SOURCE
-=-=-
[comp.sys.next] ARRRGG!!! My DSP *still* seems slow...

zazula@uazhe0.physics.arizona.edu (RALPH ZAZULA) (04/03/91)

I posted a short while back about the "slowness" of the DSPAPmtm function.
I received a reply (I forget from who, sorry) that mentioned that, when
you call the DSPAPxxx routines, the DSP code gets loaded *every* time, even
if it is the same call over-and-over again.  I looked around and found
the program: /NextDeveloper/Examples/DSP/ArrayProcessing/myAP  and it
seemed that it had exactly what I wanted.  That is, load the DSP code once
and call it repeatedly.  So, I modified .../DSP/ArrayProcessing/matrix/matrix.c
to use the myAP code (ie. replaced myAPvasl with myAPmtm and got rid of
myAPvnot) and ran it again.  The results for 5000 iterations of DSP vs. 030
are:

  [27](bonehead)/users/zazula/Apps/myAP> time mytest
  DSP time: 59
  030 time: 1
  expected:
   0.040000 -0.020000 
   0.060000  0.160000 
  received:
   0.040000 -0.020000 
   0.060000  0.160000 

  mtm succeeded
  10.1u 15.9s 1:01 42% 0+0k 4+7io 0pf+0w


I used time(3) to get the times so resolution was only seconds.  Monitor
tells me that the DSP portion of the code runs mostly in system mode (if
that means anything...).
-=-=-
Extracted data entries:
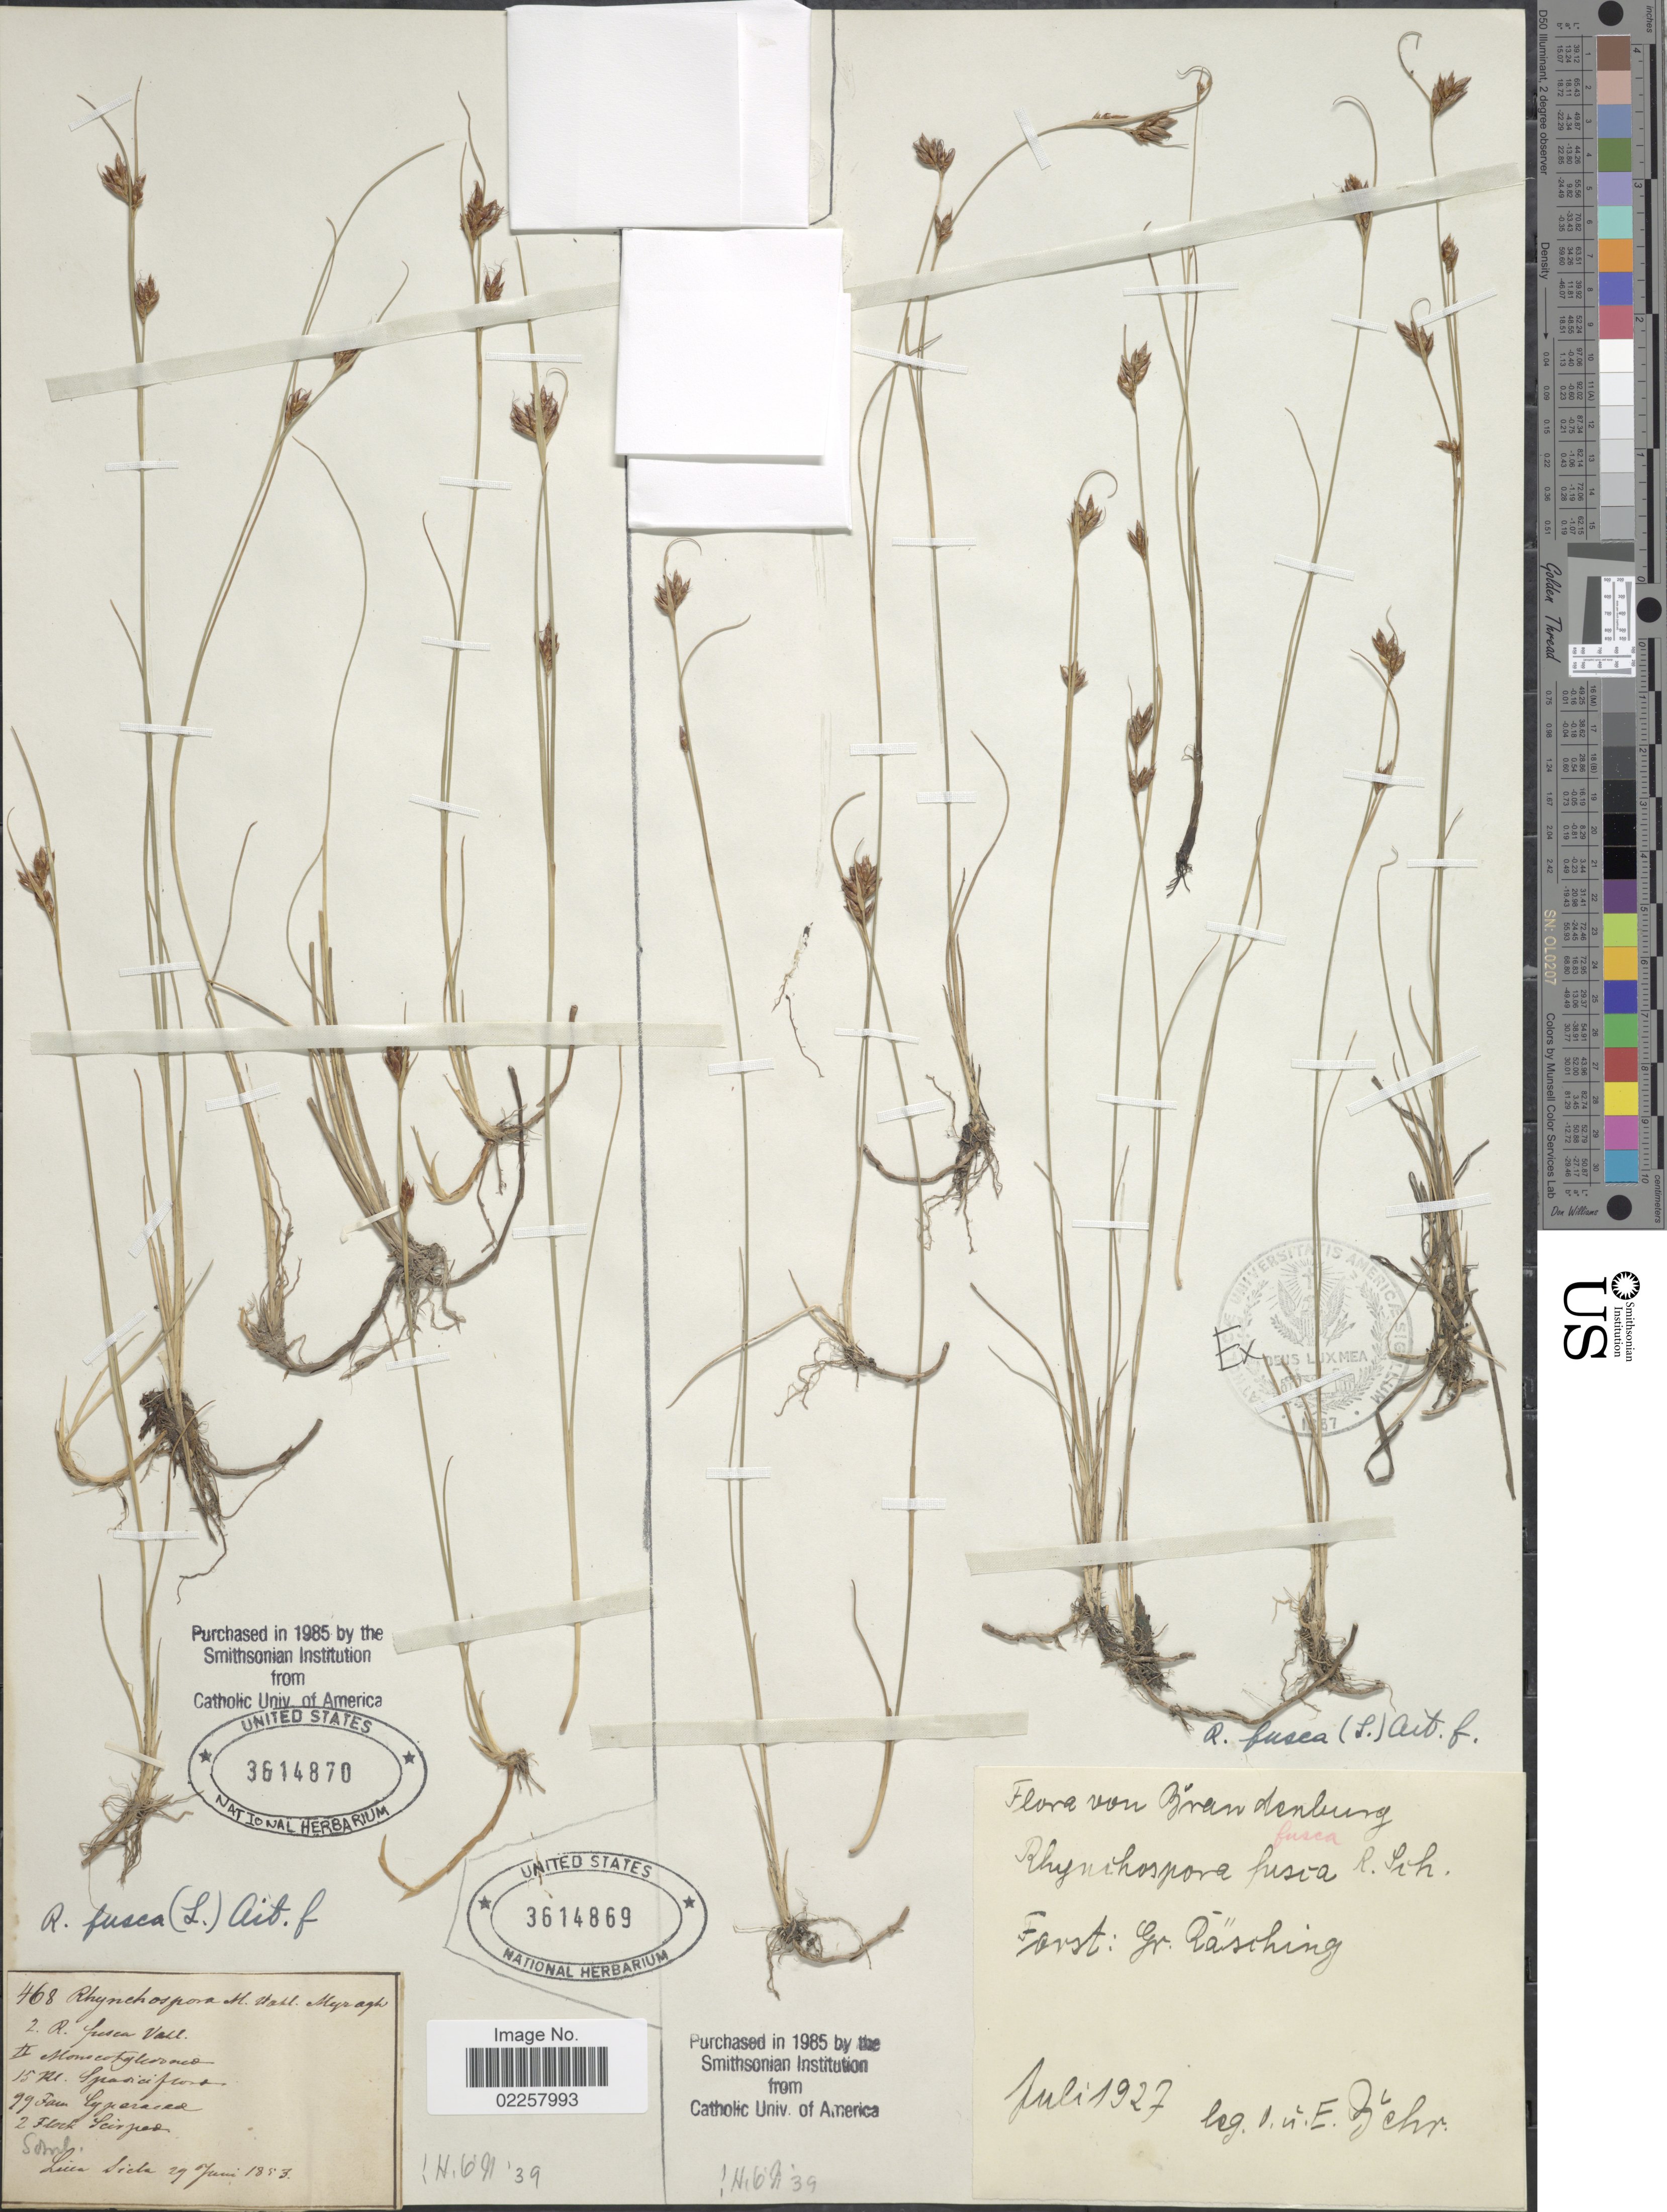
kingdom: Plantae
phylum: Tracheophyta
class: Liliopsida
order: Poales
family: Cyperaceae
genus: Rhynchospora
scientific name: Rhynchospora fusca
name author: (L.) W.T. Aiton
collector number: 468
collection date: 1883-06-29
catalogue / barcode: US 3614870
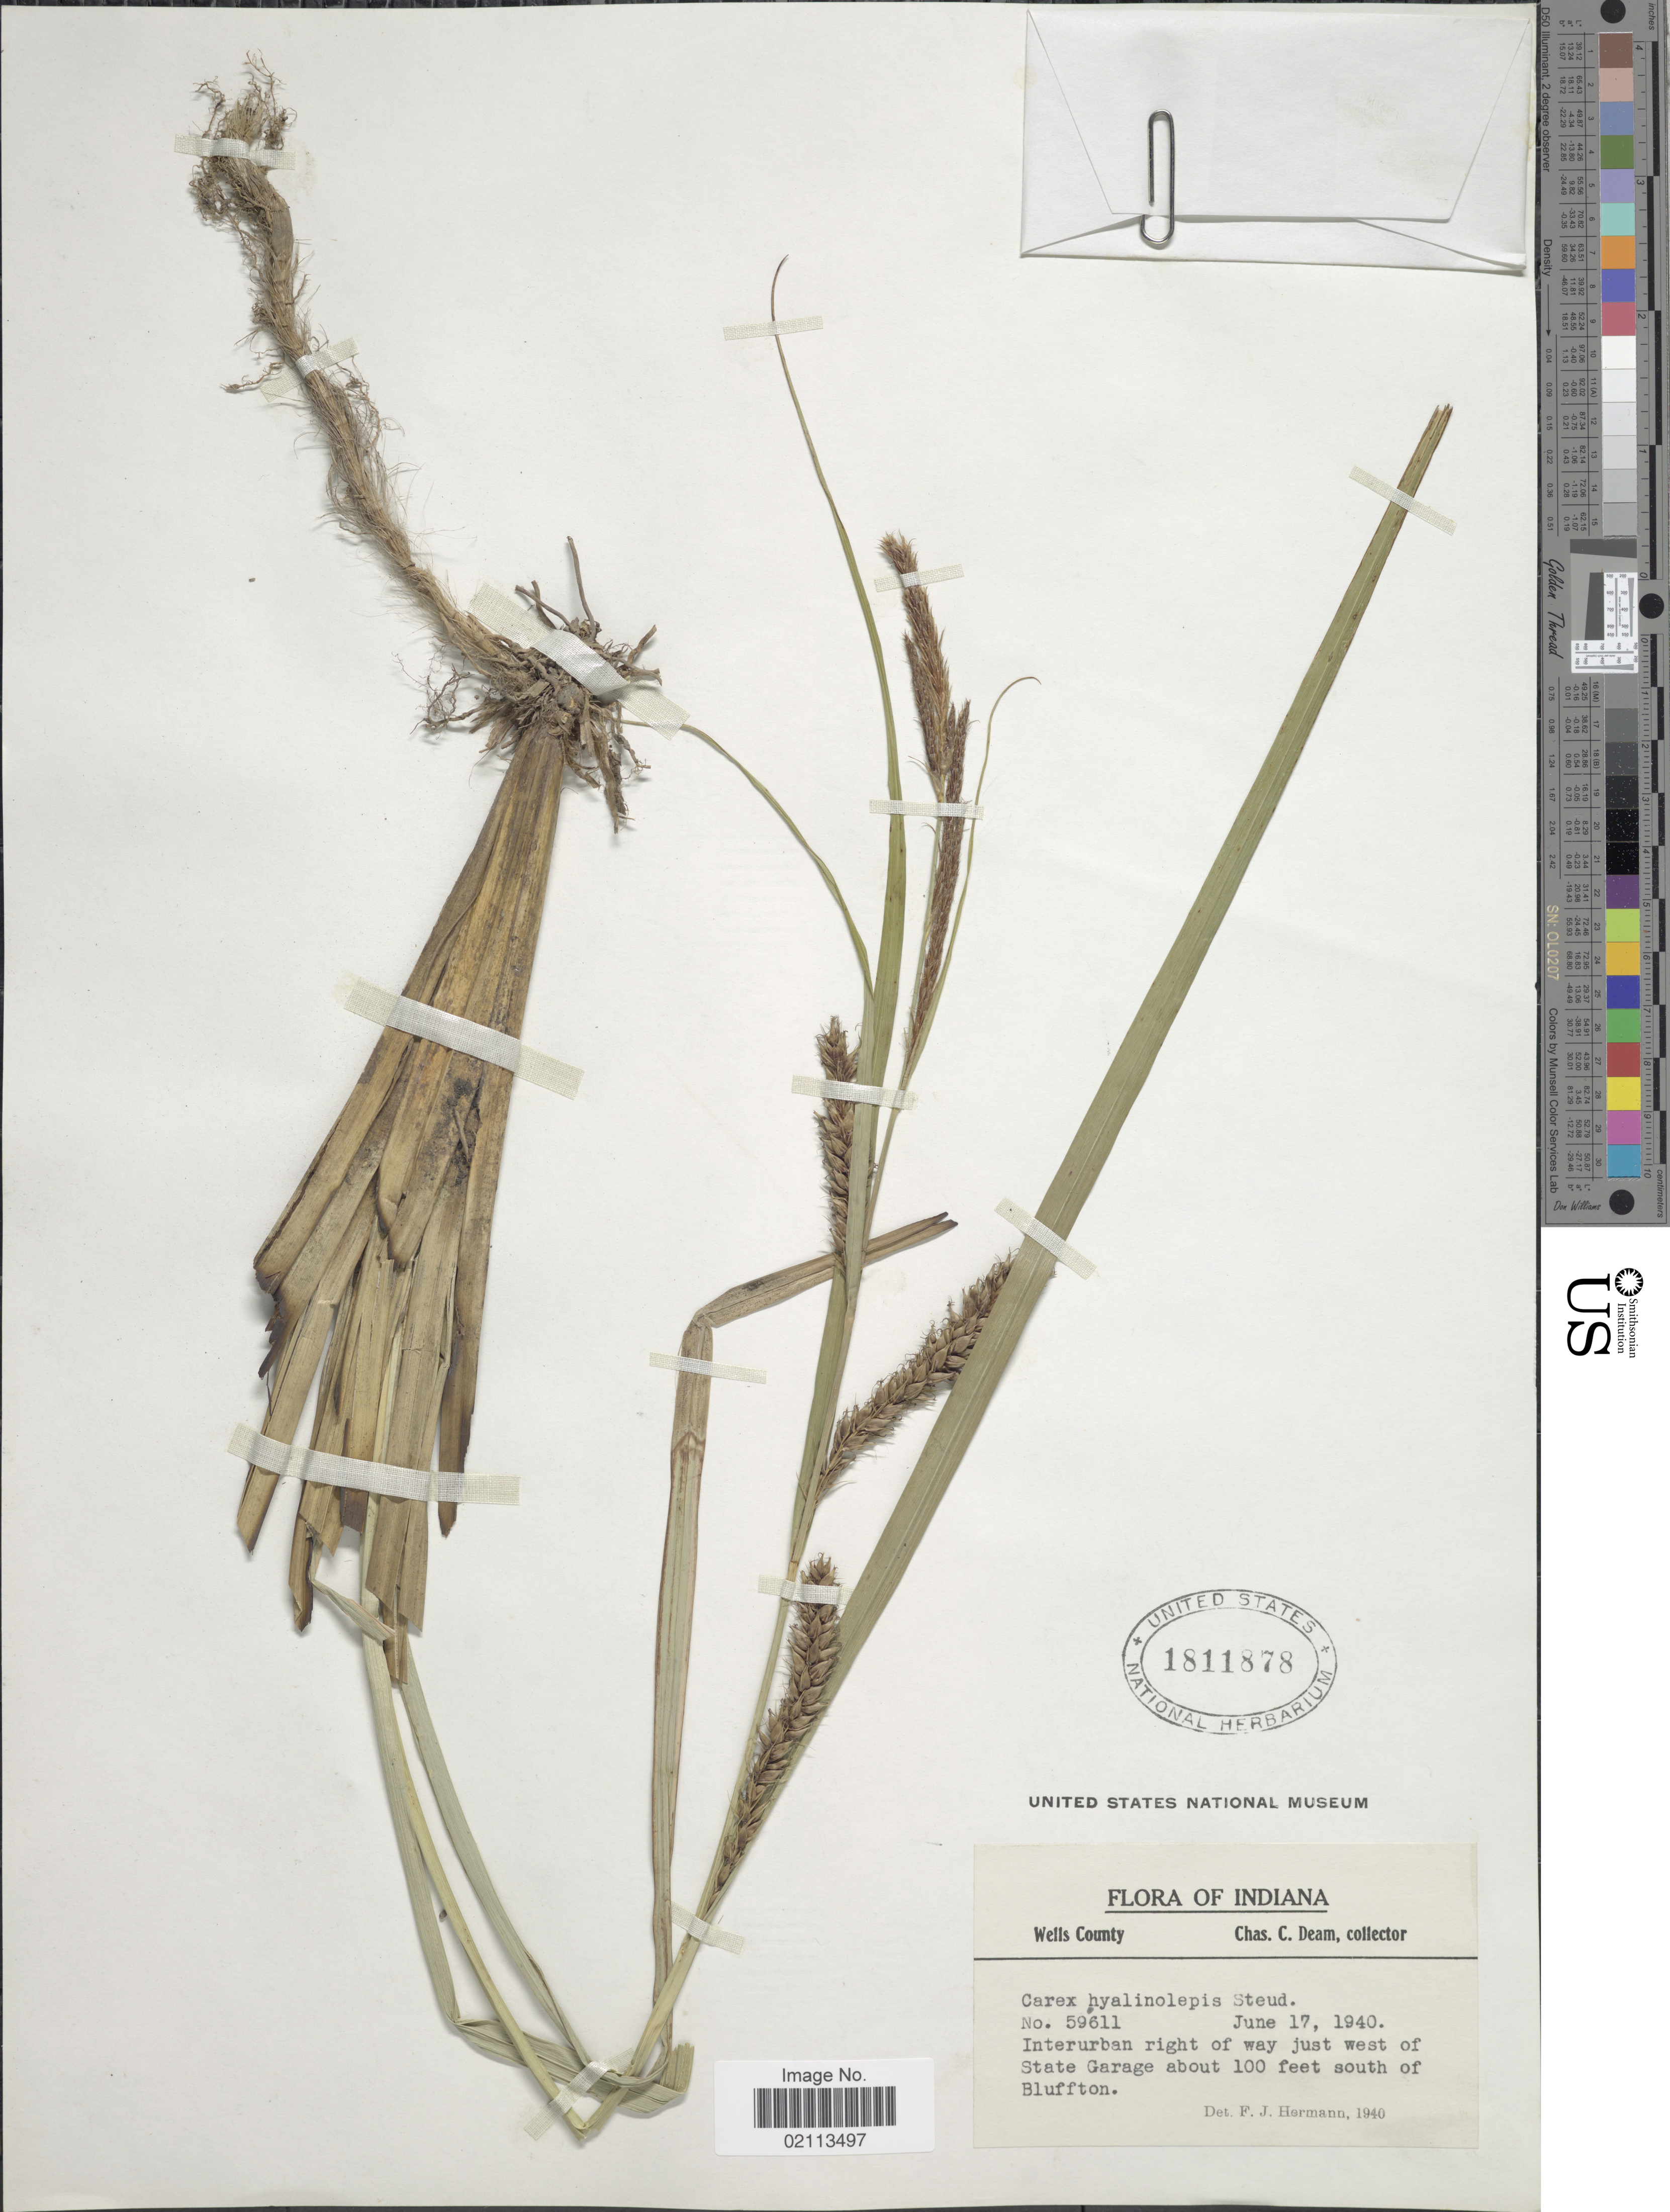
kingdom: Plantae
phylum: Tracheophyta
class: Liliopsida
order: Poales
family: Cyperaceae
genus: Carex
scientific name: Carex hyalinolepis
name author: Steud.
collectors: C. Deam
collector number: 59611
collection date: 1940-06-17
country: United States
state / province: Indiana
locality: Wells County, Interurban right of way just west of State Garage about 100 feet south of Bluffton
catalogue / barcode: US 1811878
-=-=-
TO-DO LIST
- a) Arrange the rows of images of pressed plant sheets, from their start through the line containing "state / province: Indiana" (both ends included), as a JSON list of strings with one string per line. Omit blank lines and leave out the pictures.
- b) Pick up the forum post about the slow DSP timing results where it stops, and continue it.

RESULTS IN ORDER
- a)
[
  "kingdom: Plantae",
  "phylum: Tracheophyta",
  "class: Liliopsida",
  "order: Poales",
  "family: Cyperaceae",
  "genus: Rhynchospora",
  "scientific name: Rhynchospora fusca",
  "name author: (L.) W.T. Aiton",
  "collector number: 468",
  "collection date: 1883-06-29",
  "catalogue / barcode: US 3614870",
  "kingdom: Plantae",
  "phylum: Tracheophyta",
  "class: Liliopsida",
  "order: Poales",
  "family: Cyperaceae",
  "genus: Carex",
  "scientific name: Carex hyalinolepis",
  "name author: Steud.",
  "collectors: C. Deam",
  "collector number: 59611",
  "collection date: 1940-06-17",
  "country: United States",
  "state / province: Indiana"
]

- b)
Does anyone have an idea what is going on here?  Is it just the the
myAP code is inefficient too?  Is there a right way to load DSP code
and then call it repeatedly????

I'll include the modified matrix.c (really mytest.c) code at the end to 
answer any questions about exactly how the above numbers were arrived at.  
Also, I didn't use the -O option when compiling mytest.c (I had at first
thought that was why the 030 code ran faster - that maybe the test loop 
was optimized down to one iteration).

Thanks

Ralph Zazula

   |----------------------------------------------------------------------|
   | Ralph Zazula                               "Computer Addict!"        |
   | University of Arizona                 ---  Department of Physics     |
   |   UAZHEP::ZAZULA                            (DecNet/HEPNet)          |
   |   zazula@uazhe0.physics.arizona.edu         (Internet)               |
   |----------------------------------------------------------------------|
   |   "You can twist perceptions, reality won't budge."  - Neil Peart    |
   |----------------------------------------------------------------------|


   ------------------ mytest.c (matrix.c using myAP) ----------------- 
	
/*
 * matrix.c
 *	Test the matrix multiplication array processing DSP macro.
 *	This code downloads two matricies to the DSP then calls the
 *	C function DSPAPmtm().  This function contains the wrapped DSP array
 *	processing macro mtm, and causes the DSP code to be downloaded
 *	and executed.  The resultant matrix is read back and verified
 *	against the correct result.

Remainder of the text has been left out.